Stiglitz, about whom I have written on this blog a number of times, is a professor of economics at Columbia University and winner of the Nobel Prize in economics. He is not alone among economists who warn of a developing plutocracy in America (a democracy controlled by the affluent for their own interests). Stiglitz warns of an America that becomes dangerously divided by economic class. The mixed economy could easily disappear and be replaced by a sharply divided economy with virtually no middle class (or certainly a middle class unrecognizable in relation to our current definition of it).

I lean toward the opinions of Stiglitz and I admire his thinking and candor. His earlier book (with Linda J. Bilmes), The Three Trillion Dollar War, about the true cost of our war in Iraq, was an important contribution to our understanding of why the economy soured (long before Obama took office).

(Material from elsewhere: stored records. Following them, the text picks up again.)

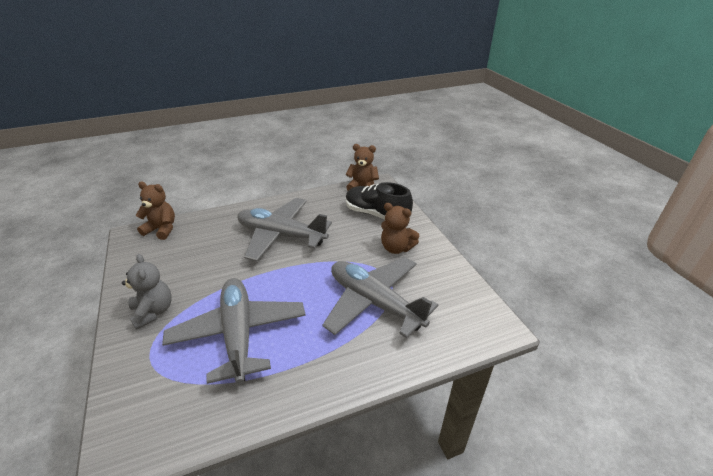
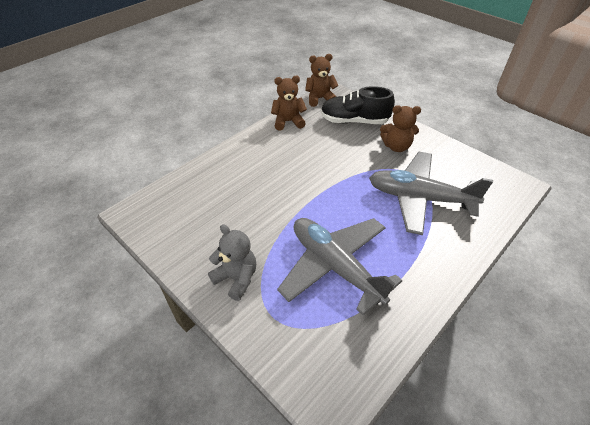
camera: 25 degrees left, 10 degrees up
(161, 229) = (160, 198): brown teddy bear -> brown teddy bear (288, 122)
(281, 235) = (288, 166): grey plane -> none

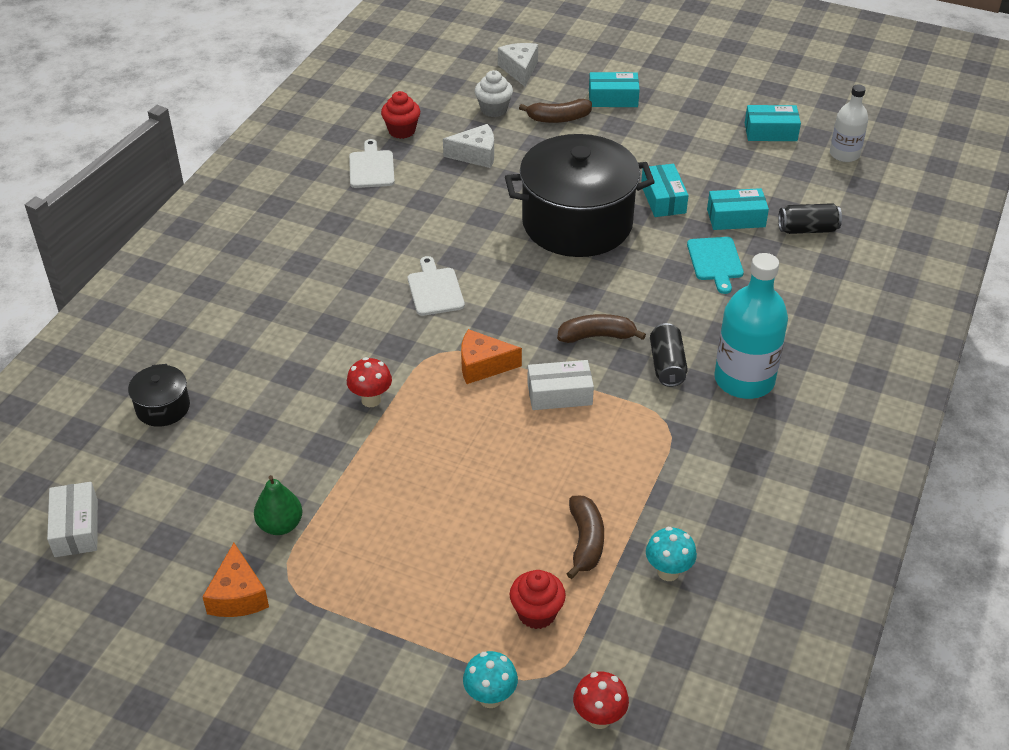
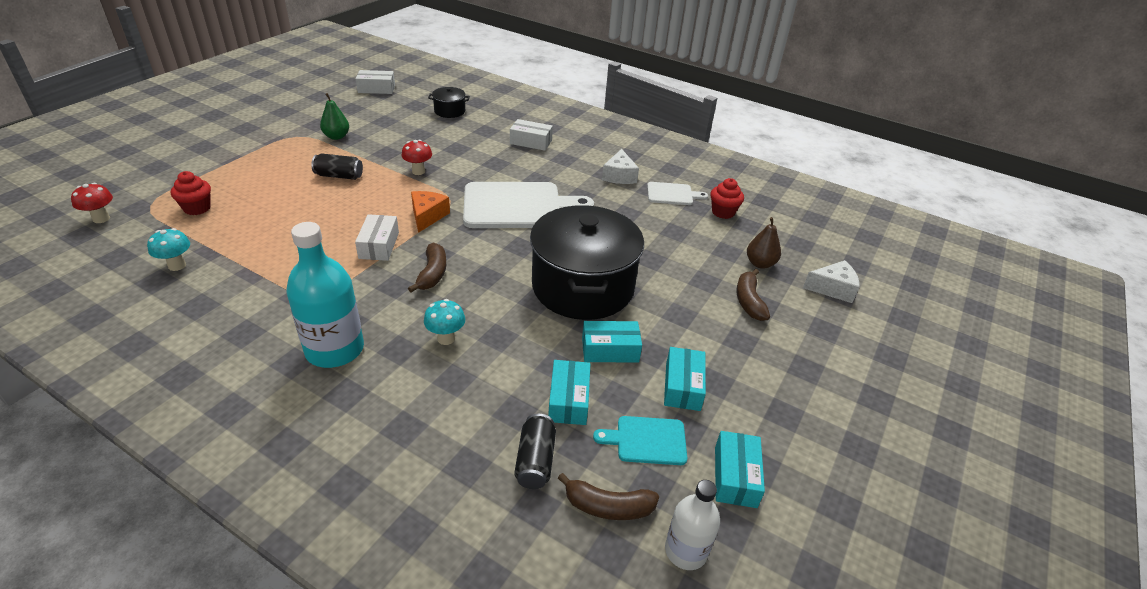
camera: 95 degrees right, 5 degrees down
(238, 595) = (297, 123): orange cheese -> none
(257, 300) = (531, 142): none -> white box
(435, 289) = (518, 206): white cutting board -> white cutting board, size x2.05
(476, 155) = (688, 245): white cheese -> white cheese (619, 176)
(490, 697) = (156, 185): turquoise mushroom -> turquoise mushroom (446, 338)
(493, 109) = (760, 263): white cupcake -> brown pear
(585, 542) = (234, 235): brown banana -> brown banana (608, 506)
(613, 98) = (791, 346): turquoise box -> turquoise box (682, 386)
(667, 365) = (379, 306): black can -> black can (339, 176)
(715, 261) = (503, 367): turquoise cutting board -> turquoise cutting board (647, 440)

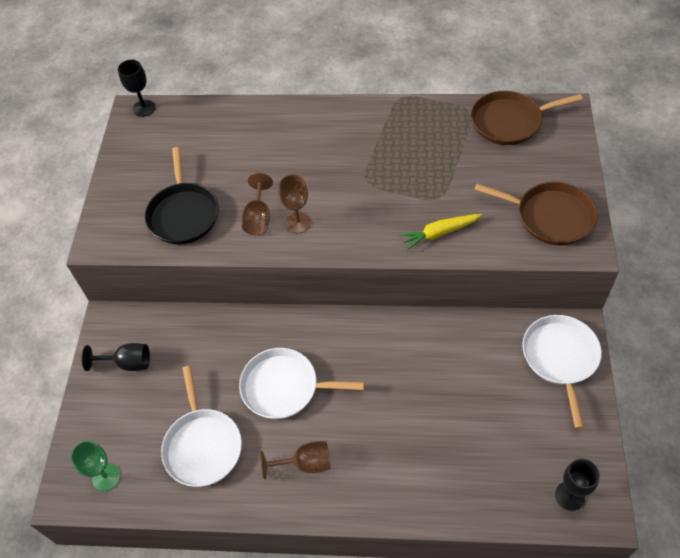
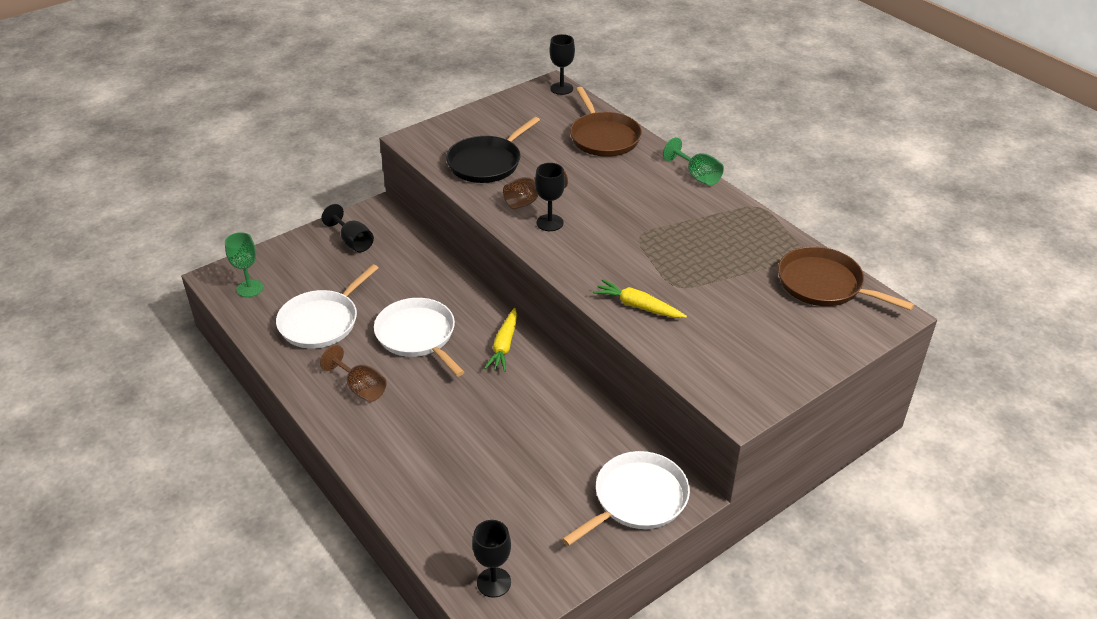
camera: 45 degrees right, 15 degrees down
(298, 223) = (549, 223): brown goblet -> black goblet
(335, 105) = (697, 176): none -> green goblet
(348, 337) = (504, 346): none -> yellow carrot
(550, 216) = (746, 366): brown pan -> brown pan (603, 137)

American capitalism, in the minds of economists and political scientists, has always been a force for contributing to the quality of life for all our citizens. That is what Hamilton and Madison were getting at in their concept of “the commercial republic.” Now, however, there is a real danger that the strong middle of the American economy is sliding downward and leaving a huge gap between the nation’s wealthy and the rest of the people. In the past there have always been corrective procedures in place within the American political system. Those procedures were severely weakened, however, by the Supreme Court’s decision in Citizens United whereby the nation’s corporations and significantly wealthy were given a bigger slice of political power (which was, of course, the thesis of Saturday’s blog).

I am afraid that a Republican victory in November will only exacerbate this developing political and economic problem in America.